Leeds Town Hall - Millstone Grit Sandstone

 
Leeds Market

Sandstones from the Coal Measures have been widely quarried in the past for building stone. With grain sizes smaller than those of the Millstone Grit they are more suitable for carving and their closer bedding makes them better for splitting into smaller blocks for lintels, doorsteps and paving stones. Leeds Market shows fine examples of the carving that can be achieved with this rock.

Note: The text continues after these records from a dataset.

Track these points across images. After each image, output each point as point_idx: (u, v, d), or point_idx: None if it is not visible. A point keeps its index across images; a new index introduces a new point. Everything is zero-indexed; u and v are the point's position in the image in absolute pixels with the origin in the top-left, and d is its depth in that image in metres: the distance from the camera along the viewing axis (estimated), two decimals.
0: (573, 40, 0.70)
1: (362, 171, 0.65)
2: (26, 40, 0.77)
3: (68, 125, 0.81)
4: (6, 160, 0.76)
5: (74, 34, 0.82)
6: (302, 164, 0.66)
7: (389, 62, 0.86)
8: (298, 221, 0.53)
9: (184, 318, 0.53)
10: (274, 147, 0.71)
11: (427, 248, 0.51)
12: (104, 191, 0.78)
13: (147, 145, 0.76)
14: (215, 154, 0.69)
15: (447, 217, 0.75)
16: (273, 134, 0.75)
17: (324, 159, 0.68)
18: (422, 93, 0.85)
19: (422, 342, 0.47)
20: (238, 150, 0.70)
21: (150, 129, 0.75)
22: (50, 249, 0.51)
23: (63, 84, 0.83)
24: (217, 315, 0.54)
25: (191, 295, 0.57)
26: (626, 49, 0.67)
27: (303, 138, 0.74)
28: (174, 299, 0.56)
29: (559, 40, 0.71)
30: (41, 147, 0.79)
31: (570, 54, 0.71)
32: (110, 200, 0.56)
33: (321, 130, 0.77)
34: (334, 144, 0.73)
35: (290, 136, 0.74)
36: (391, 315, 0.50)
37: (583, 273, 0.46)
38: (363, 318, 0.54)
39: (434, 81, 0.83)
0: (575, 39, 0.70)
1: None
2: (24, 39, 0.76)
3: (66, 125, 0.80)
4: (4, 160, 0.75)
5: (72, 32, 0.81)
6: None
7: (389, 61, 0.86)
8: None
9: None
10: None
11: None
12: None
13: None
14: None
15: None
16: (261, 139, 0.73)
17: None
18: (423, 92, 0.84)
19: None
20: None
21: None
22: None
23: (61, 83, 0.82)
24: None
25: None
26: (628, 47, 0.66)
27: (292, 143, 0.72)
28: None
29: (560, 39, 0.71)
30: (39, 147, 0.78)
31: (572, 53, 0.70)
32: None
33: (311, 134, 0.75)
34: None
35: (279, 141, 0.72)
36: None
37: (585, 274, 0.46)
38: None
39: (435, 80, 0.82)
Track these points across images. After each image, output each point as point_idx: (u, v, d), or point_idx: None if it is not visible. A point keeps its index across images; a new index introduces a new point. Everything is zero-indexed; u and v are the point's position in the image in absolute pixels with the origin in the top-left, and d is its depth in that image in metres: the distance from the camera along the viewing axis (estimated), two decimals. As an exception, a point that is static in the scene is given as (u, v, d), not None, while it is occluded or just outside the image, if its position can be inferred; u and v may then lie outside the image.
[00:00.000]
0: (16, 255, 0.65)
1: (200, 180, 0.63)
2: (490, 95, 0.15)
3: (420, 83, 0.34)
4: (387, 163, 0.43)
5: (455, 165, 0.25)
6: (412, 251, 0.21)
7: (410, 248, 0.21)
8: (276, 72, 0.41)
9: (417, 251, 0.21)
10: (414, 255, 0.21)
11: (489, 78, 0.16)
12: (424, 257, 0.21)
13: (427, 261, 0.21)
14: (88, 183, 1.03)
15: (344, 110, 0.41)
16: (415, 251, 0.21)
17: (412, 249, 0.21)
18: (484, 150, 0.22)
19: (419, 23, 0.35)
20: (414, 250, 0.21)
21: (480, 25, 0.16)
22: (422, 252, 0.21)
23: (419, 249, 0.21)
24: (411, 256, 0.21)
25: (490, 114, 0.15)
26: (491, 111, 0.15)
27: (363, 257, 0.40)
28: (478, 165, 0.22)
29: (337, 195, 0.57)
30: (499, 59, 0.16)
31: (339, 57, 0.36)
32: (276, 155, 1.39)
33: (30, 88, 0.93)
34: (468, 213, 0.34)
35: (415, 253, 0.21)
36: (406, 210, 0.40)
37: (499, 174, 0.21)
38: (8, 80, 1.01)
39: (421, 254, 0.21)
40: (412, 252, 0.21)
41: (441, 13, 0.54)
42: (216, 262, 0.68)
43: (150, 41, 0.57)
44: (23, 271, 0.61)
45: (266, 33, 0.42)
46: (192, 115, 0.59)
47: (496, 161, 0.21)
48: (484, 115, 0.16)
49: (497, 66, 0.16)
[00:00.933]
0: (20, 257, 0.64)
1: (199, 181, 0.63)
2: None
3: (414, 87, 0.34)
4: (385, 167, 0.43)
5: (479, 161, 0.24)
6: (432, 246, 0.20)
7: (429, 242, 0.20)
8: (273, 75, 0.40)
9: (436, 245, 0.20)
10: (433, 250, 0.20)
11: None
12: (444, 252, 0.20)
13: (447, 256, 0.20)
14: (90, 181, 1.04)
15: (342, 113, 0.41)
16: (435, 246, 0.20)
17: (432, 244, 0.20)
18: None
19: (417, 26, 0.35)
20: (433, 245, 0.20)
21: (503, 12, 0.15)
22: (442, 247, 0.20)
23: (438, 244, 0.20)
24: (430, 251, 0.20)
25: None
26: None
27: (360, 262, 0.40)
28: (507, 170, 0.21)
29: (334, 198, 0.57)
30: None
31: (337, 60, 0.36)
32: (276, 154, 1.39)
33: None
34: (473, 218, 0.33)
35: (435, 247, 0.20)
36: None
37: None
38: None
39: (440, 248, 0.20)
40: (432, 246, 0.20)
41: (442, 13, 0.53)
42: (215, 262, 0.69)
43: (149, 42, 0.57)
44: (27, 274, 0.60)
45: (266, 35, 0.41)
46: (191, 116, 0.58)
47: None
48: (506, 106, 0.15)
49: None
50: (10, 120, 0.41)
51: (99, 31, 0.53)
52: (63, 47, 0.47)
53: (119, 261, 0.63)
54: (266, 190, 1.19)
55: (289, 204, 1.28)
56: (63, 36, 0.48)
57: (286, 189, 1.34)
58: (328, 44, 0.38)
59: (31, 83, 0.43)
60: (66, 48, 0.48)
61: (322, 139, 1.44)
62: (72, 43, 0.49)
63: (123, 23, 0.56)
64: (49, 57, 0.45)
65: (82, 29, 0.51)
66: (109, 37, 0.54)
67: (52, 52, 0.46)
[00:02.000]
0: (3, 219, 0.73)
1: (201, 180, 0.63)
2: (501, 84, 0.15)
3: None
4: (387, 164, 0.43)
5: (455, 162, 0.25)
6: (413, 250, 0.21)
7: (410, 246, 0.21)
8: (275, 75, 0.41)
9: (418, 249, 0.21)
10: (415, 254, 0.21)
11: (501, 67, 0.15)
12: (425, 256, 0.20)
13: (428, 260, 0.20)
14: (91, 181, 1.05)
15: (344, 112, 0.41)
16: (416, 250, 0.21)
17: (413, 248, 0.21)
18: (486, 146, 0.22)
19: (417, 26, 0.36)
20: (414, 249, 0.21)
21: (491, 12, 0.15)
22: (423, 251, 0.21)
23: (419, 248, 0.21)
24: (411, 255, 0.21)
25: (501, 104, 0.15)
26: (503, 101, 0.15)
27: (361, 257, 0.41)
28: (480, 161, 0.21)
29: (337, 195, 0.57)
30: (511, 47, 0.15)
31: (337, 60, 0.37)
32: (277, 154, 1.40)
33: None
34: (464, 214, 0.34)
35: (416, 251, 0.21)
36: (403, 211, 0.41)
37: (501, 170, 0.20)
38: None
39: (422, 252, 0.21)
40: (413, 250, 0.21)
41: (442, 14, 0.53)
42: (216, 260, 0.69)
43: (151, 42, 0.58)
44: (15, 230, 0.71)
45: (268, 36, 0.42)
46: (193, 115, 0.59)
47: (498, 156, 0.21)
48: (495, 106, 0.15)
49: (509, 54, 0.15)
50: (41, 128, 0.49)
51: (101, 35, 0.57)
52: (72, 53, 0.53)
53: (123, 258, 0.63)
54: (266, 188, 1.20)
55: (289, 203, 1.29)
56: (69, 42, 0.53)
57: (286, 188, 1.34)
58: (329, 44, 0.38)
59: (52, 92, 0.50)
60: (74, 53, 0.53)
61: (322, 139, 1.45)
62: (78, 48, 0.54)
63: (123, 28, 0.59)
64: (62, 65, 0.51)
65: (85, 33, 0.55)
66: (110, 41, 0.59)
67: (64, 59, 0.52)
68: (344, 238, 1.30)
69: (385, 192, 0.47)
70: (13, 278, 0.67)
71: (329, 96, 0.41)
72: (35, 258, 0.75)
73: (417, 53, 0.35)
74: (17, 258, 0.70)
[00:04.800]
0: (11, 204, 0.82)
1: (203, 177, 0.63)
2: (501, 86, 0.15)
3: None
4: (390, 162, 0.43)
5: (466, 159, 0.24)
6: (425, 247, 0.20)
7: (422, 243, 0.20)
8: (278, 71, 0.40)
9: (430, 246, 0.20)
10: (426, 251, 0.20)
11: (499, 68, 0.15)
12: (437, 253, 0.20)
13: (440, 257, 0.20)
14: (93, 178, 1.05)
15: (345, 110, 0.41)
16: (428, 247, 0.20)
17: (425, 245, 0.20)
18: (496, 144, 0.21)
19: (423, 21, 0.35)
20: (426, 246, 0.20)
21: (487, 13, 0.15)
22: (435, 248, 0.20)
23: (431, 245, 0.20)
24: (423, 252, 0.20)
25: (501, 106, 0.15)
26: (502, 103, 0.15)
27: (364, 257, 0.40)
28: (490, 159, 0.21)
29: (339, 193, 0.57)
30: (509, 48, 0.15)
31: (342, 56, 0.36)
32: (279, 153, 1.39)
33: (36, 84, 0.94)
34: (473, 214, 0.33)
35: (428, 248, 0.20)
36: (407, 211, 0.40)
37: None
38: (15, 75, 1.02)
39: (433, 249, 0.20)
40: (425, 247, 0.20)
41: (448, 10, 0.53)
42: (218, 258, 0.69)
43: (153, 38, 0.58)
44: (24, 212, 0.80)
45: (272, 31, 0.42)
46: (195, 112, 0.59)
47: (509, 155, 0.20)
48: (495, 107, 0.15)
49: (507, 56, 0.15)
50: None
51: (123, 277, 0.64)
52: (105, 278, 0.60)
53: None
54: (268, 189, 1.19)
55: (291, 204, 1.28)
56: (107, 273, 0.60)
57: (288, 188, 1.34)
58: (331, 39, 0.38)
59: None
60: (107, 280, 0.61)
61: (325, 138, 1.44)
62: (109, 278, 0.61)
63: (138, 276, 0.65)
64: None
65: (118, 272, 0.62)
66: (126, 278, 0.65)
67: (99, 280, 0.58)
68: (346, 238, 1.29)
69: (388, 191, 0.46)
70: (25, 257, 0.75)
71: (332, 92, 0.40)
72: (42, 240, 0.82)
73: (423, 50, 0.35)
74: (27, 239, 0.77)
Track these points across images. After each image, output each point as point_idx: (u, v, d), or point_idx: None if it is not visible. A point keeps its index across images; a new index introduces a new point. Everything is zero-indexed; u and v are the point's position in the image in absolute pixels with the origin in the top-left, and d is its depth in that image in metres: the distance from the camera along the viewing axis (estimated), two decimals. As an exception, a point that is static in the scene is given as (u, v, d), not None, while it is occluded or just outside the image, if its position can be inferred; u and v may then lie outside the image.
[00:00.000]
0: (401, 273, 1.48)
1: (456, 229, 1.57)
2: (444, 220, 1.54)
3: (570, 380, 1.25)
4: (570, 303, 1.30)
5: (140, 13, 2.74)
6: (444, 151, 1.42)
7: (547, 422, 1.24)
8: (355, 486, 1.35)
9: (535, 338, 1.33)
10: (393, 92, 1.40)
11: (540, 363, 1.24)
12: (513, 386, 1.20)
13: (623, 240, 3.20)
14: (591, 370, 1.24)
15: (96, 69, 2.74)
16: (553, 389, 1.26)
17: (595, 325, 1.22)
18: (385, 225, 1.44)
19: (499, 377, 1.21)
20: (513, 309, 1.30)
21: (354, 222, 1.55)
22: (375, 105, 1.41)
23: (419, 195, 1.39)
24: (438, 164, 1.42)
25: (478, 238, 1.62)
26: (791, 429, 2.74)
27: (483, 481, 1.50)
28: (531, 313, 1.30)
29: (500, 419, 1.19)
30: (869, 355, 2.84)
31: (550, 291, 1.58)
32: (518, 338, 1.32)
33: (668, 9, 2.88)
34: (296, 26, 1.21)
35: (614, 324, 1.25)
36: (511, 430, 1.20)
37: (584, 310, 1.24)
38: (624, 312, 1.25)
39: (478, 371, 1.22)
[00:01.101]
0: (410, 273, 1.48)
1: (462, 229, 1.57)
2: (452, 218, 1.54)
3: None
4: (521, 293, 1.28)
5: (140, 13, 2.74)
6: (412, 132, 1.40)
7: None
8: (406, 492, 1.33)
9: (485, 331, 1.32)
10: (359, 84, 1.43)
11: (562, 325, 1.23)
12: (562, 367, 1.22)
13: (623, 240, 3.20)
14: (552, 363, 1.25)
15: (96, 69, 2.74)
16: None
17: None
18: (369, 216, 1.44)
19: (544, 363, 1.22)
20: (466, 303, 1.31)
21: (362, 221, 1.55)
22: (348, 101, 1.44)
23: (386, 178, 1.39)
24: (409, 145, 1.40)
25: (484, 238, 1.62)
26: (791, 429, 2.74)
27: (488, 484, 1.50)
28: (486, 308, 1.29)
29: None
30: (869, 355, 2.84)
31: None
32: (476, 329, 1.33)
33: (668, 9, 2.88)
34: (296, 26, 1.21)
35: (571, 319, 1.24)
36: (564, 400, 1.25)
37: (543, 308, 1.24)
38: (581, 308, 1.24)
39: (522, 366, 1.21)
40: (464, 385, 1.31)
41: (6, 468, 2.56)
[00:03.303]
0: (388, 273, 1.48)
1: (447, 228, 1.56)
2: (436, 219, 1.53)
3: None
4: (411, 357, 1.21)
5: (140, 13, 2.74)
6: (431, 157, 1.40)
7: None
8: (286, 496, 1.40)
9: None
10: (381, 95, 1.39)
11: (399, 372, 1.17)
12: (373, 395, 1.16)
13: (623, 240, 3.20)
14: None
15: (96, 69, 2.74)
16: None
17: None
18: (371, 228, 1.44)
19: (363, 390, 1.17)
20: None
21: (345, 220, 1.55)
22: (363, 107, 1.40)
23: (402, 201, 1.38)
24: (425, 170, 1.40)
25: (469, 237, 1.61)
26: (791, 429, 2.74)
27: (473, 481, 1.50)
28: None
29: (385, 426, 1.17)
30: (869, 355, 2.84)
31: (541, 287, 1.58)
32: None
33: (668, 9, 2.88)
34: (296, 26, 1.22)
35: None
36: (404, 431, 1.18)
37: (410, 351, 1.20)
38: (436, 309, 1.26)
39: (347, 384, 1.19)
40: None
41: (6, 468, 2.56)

Leeds Market - Coal Measures Sandstone

 

Muds and clays of the Coal Measures provided material for making the bricks that have largely replaced building stone. Terracotta and ceramic industries also flourished using the same local resource. Although all underground working of coal has now ceased in Leeds, there remain a number of opencast operations.

Opencast Coal Workings

Opencast Coal Workings

 
Aberford Almshouse

The Magnesian Limestone has been worked from small quarries for use as a building stone and to be burnt for lime for agricultural purposes. The stone has not only been used locally in villages such as Bramham and Aberford, but has been worth transporting considerable distances. Most of York Minster comes from a quarry near Sherburn and it was also used in the construction of Eton School. Today a large quarry at Micklefield works the stone for aggregate.

Aberford Almshouse - Magnesian Limestone

 

The youngest geological materials in the vicinity of Leeds are those left by melting ice. Sands and gravels deposited by meltwater streams are common in the lower parts of the valleys of the Aire and Wharfe where they are dug from open pits for the construction industry. When abandoned these pits flood to form lakes.